Christopher Moloney – Now & Then: Famous Film Locations

Have you ever been to a historic site, maybe a battle site, squinted your eyes and wondered just what it was like – tried to imagine the players on that historic day? Or have you ever walked down a street and thought: hmm, I’ve seen this before only to realize that you had seen that particular location on TV or in a movie?

Photographer Christopher Moloney has exquisitely captured this magic for us in his photoessay, “Now & Then.” What Moloney has done is sought out the places of our cinematic dreams, armed with his camera and with black and white stills from great movies.  Once the location is found, he holds the photograph as closely as possible in alignment with the scene, which, of course, means that he is finding the original camera angle and takes the picture.  There are some tricky technical aspects to this, most significantly getting the depth of field that he needs to keep both backdrop and photograph in focus.
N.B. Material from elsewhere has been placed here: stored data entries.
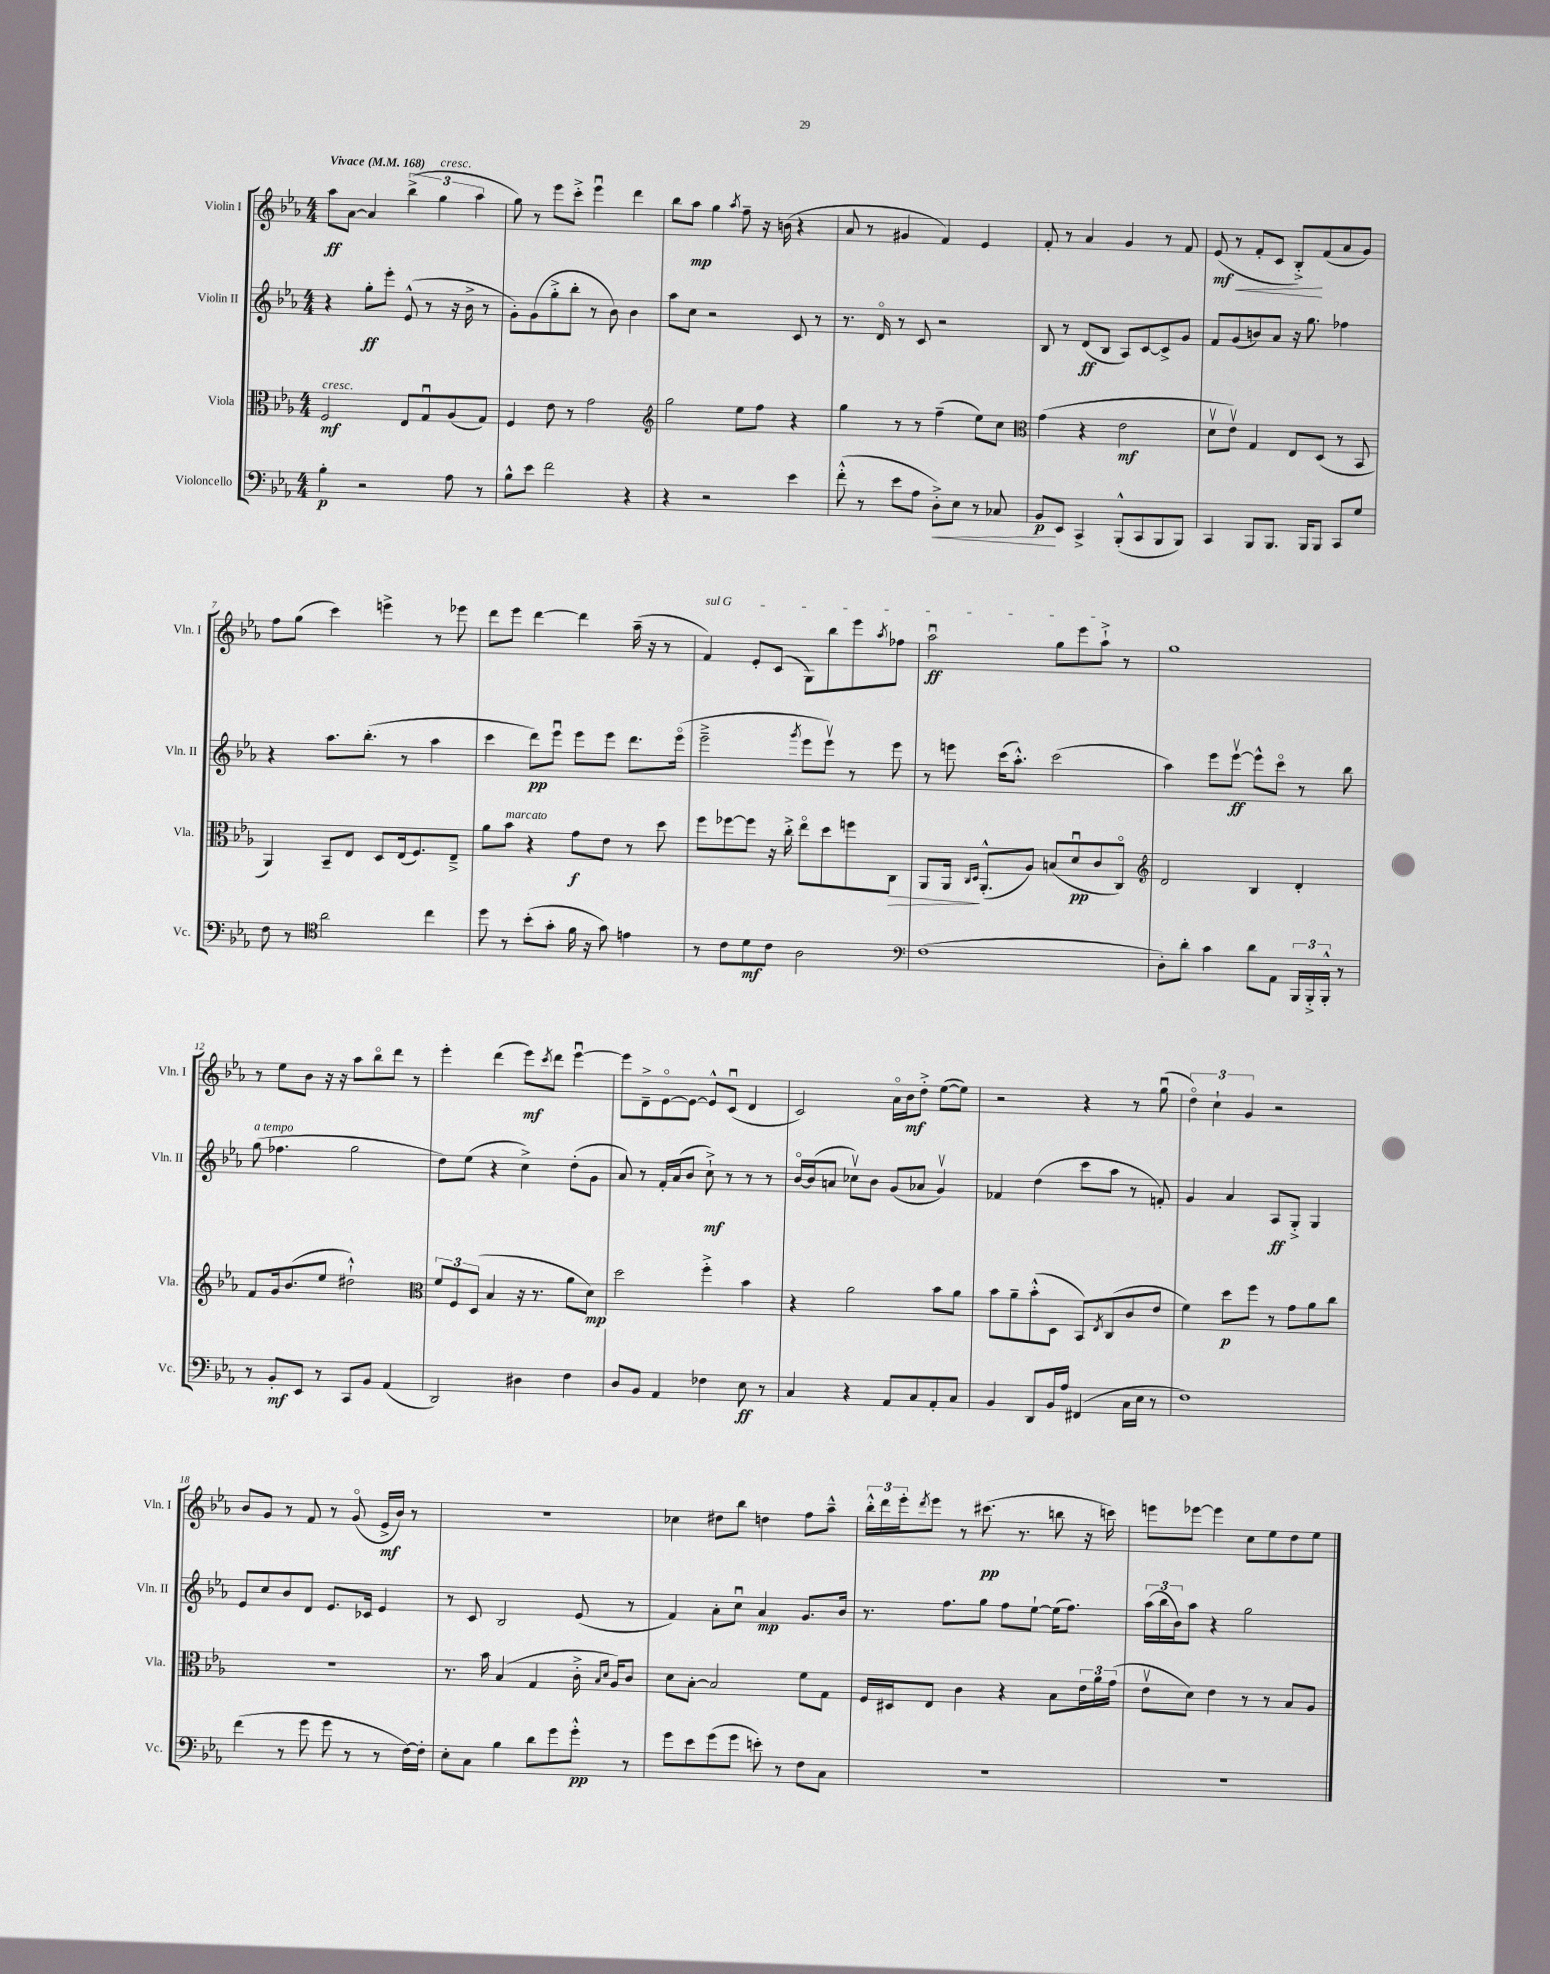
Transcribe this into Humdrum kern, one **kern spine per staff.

**kern	**kern	**kern	**kern
*staff4	*staff3	*staff2	*staff1
*clefF4	*clefC3	*clefG2	*clefG2
*k[b-e-a-]	*k[b-e-a-]	*k[b-e-a-]	*k[b-e-a-]
*M4/4	*M4/4	*M4/4	*M4/4
*MM168	*MM168	*MM168	*MM168
4B-'\	2F/	4r	8aa-\L
.	.	.	[8a-\J
2r	.	8gg'\L	4a-/]
.	.	8eee-'\J	.
.	8E-/L	(8e-^^/	(6bb-^\
.	8Gu/	8r	.
.	.	.	6gg\
8A-\	(8A-/	16r	.
.	.	16b-^\	.
.	.	.	6aa-\
8r	8G/J)	8r	.
=	=	=	=
8B-^^\L	4F/	8g'\L)	8gg\)
8e-\J	.	(8g\	8r
2f\	8e-\	8gg'^\	8eee-\L
.	8r	8bb-'\J	8ccc'^\J
.	2g\	8r	4eee-u\
.	.	8b-\)	.
4r	.	4b-\	4ddd\
=	=	=	=
*	*clefG2	*	*
4r	2gg\	8aa-\L	8bb-\L
.	.	8cc\J	8aa-\J
2r	.	2r	4gg\
.	.	.	8qaa-/
.	8ee-\L	.	8ff~\
.	8ff\J	.	16r
.	.	.	(16b\
4e-\	4r	8c/	4r
.	.	8r	.
=	=	=	=
(8f'^^\	4gg\	8.r	8a-/
8r	.	.	8r
.	.	16do/	.
8e-\L	8r	8r	4g#/
8A-\J	8r	8c/	.
8D'^\L)	(4ff~\	2r	4f/)
8E-\J	.	.	.
8r	8ee-\L)	.	4e-/
8C-/	8cc\J	.	.
=	=	=	=
*	*clefC3	*	*
8BB-/L	(4g\	8B-/	8f'/
8EE-/J	.	8r	8r
4CC^/	4r	(8d/L	4a-/
.	.	8B-/J	.
(8BBB-'^^/L	2e-\	8A-/L)	4g/
8CC/	.	[8c/	.
8BBB-/	.	8c^/]	8r
8BBB-/J)	.	8g/J	8f/
=	=	=	=
4CC/	8dv\L	8f/L	(8e-/
.	8e-v\J)	(8g/	8r
8BBB-/L	4G/	8b/)	8f'/L
8.BBB-/J	.	8a-/J	8c/J
.	8E-/L	16r	8B-'^/L)
16BBB-/LK	.	8.gg\	.
8BBB-/J	(8D/J	.	(8f/
8CC/L	8r	4ff-\	8a-/
8G/J	8BB-/	.	8g/J)
=	=	=	=
8F\	4AA-/)	4r	8ff\L
8r	.	.	(8gg\J
*clefC4	*	*	*
2a-\	8BB-~/L	8.aa-\L	4ccc\)
.	8E-/J	.	.
.	.	(8.bb-'\J	.
.	8D/L	.	4eee^\
.	(16E-/k	8r	.
.	8.F/)	.	.
4cc\	.	4aa-\	8r
.	8E-~^/J	.	8eee-\
=	=	=	=
8dd\	8a-\L	4ccc\	8ddd\L
8r	8b-\J	.	8eee-\J
(8b-'\L	4r	8ddd\L)	[4ddd\
8g'\J	.	8eee-u\J	.
16f\	8g\L	8eee-\L	4ddd\]
16r	.	.	.
8g\)	8e-\J	8eee-\J	.
4e\	8r	8.ddd\L	(16aa-~\
.	.	.	16r
.	8dd\	.	8r
.	.	(16eee-o\Jk	.
=	=	=	=
8r	8ff\L	2eee-~^\	4f/)
8c\L	[8ff-\	.	.
8d\	8ff-\]J	.	8e-'/L
8c\J	16r	.	(8c/J
.	16cc'^\	.	.
.	.	8qggg/	.
2A-\	8ee-o\L	8eee-\L	8G\L)
.	8dd\	8eee-v\J)	8bb-\
.	8ff\	8r	8eee-\
.	.	.	8qaa-/
.	8C\J	8eee-\	8ff-\J
=	=	=	=
*clefF4	*	*	*
(1F	8AA-/L	8r	2aa-u\
.	16AA-/Jk	8eee\	.
.	16qqC/LL	.	.
.	16qqD/JJ	.	.
.	(8.AA-'^^/L	.	.
.	.	(16ccc\LK	.
.	.	8.aa-'^^\J)	.
.	8A-/J)	.	.
.	(8B/L	(2ccc\	8gg\L
.	8du/	.	8eee-\
.	8c/	.	8aa-`^\J
.	8Co/J)	.	8r
=	=	=	=
*	*clefG2	*	*
8D'\L)	2d/	4aa-\)	1gg
8d'\J	.	.	.
4c\	.	8eee-\L	.
.	.	[8eee-v\J	.
8d\L	4B-/	8eee-^^\]L	.
8AA-\J	.	8ccco\J	.
24BBB-/LL	4d'/	8r	.
24BBB-'^/	.	.	.
24BBB-'^^/JJ	.	.	.
8r	.	8bb-\	.
=	=	=	=
8r	8f/L	(8gg\	8r
8BB-'/L	16g/k	4.ff-\	8ee-\L
.	(8.b-/	.	.
8EE-/J	.	.	8b-\J
8r	8ee-/J	.	16r
.	.	.	16r
8CC/L	2dd#`^^\)	2gg\	8aa-\L
8BB-/J	.	.	8bb-o\
(4AA-/	.	.	8ddd\J
.	.	.	8r
=	=	=	=
*	*clefC3	*	*
2DD/)	12f/L	8dd\L)	4eee-'\
.	12F/	.	.
.	.	(8ee-\J	.
.	(12D/J	.	.
.	4B-/	4r	(4ddd\
4D#\	16r	4cc^\)	8eee-\L)
.	8.r	.	.
.	.	.	8qccc/
.	.	.	8ddd\J
4F\	8a-\L	(8dd'\L	[4eee-u\
.	8d\J)	8g\J	.
=	=	=	=
8D/L	2dd\	8a-/)	8eee-\]L
8BB-/J	.	8r	8d~^\
4AA-/	.	16f'/LL	[8e-o\
.	.	(16a-/J	.
.	.	8b-/J	8e-\_J
4F-\	4ff'^\	8cc`^\)	8e-^^/]L
.	.	8r	(8cu/J
8E-\	4b-\	8r	4d/
8r	.	8r	.
=	=	=	=
4C/	4r	[16b-o/LL	2c/)
.	.	(16b-/]J	.
.	.	8a/J	.
4r	2a-\	8cc-v\L)	.
.	.	8b-\J	.
8AA-/L	.	(8g/L	16a-o\LL
.	.	.	16b-\J
8C/	.	8a-/J	8dd'^\J
8AA-'/	8b-\L	4gv/)	([8ee-\L
8C/J	8a-\J	.	8ee-\]J)
=	=	=	=
4BB-/	8b-\L	4f-/	2r
.	8a-~\	.	.
8DD/L	(8b-'^^\	(4dd\	.
16BB-/L	8D\J	.	.
16A-/JJ	.	.	.
(4FF#/	8BB-/L)	8ccc\L	4r
.	8qE-/	.	.
.	(8C/	8aa-\J	.
16C\LL	8c/	8r	8r
16E-\JJ	.	.	.
8r	8e-/J	8f'/)	(8ggu\
=	=	=	=
1F)	4f\)	4g/	6ddo\)
.	.	.	6cc`\
.	8dd\L	4a-/	.
.	.	.	6g/
.	8ff\J	.	.
.	8r	8A-/L	2r
.	8g\L	8G'^/J	.
.	8a-\	4G/	.
.	8cc\J	.	.
=	=	=	=
(4f\	1r	8e-/L	8b-/L
.	.	8cc/	8g/J
8r	.	8b-/	8r
8g\	.	8d/J	8f/
8g\	.	8.e-/L	8r
8r	.	.	(8go/
.	.	16c-/Jk	.
8r	.	4e-/	16e-^/LL
.	.	.	16b-/JJ)
[16F\LL)	.	.	8r
16F'\]JJ	.	.	.
=	=	=	=
8E-'\L	8.r	8r	1r
8C\J	.	8c/	.
.	16b-\	.	.
4B-\	(4B-/	2B-/	.
8d\L	4G/	.	.
8g\	.	.	.
8g'^^\J	16c'^\	(8e-/	.
.	16qqB-/LL	.	.
.	16qqd/JJ	.	.
.	16A-/LK)	.	.
8r	8c/J	8r	.
=	=	=	=
8g\L	8d\L	4f/)	4cc-\
8e-\	[8B-'\J	.	.
(8g\	2B-/]	8a-'\L	8dd#\L
8g\J	.	8ccu\J	8bb-\J
8e'\)	.	4a-/	4dd\
8r	.	.	.
8F\L	8f\L	8.g/L	8ff\L
8C\J	8G\J	.	8aa-~^^\J
.	.	16b-/Jk	.
=	=	=	=
1r	16F/LL	8.r	24bb-'^^\LL
.	.	.	24ddd\
.	16D#/J	.	.
.	.	.	24eee-'\J
.	.	.	8qddd/
.	8E-/J	.	8eee-\J
.	.	8.ff\L	.
.	4c\	.	8r
.	.	8gg\J	(8.ccc#\
.	4r	8ff\L	.
.	.	.	8.r
.	.	[8ee-`\J	.
.	8B-\L	(16ee-\]LK	8bb\
.	.	8.ff\J)	.
.	24e-\L	.	16r
.	24a-\	.	.
.	.	.	16ccc\)
.	(24g\JJ	.	.
=	=	=	=
1r	8e-v\L	(24aa-\LL	8eee\L
.	.	24bb-\	.
.	.	24b-\J)	.
.	8d\J)	8aa-\J	[8eee-\J
.	4e-\	4r	4eee-\]
.	8r	2gg\	8cc\L
.	8r	.	8ee-\
.	8B-/L	.	8dd\
.	8A-/J	.	8ee-\J
==	==	==	==
*-	*-	*-	*-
Artistically, the holding hand is a wonderful touch.  So is the juxtaposition of black and white photograph against colored modern backdrop.  Even someone with as limited a knowledge of movies as myself will recognize almost all of the films.

So many of these pictures strike home that it is difficult to choose a favorite.  Mia Farrow in “Rosemary’s Baby” (1968) at 50th Street and Sixth Avenue in New York City raises an immediate sense of terror and dread and who doesn’t love Audrey Hepburn in “Breakfast at Tiffany’s” (1961) – window-shopping at a Tiffany & Co. also in New York City.  It’s not unusual to see actor/director Woody Allen on the streets of New York City.  So encountering a younger Woody with Diane Keeton in ‘Annie Hall’ (1977) along 68th Street in New York City is only a step backwards in time. But a favorite? – well I’ll give you a hint: “Who you gonna call,”  when the ectoplasmic index of your apartment reaches Old Testament proportions and Sumerian goddesses threaten the block?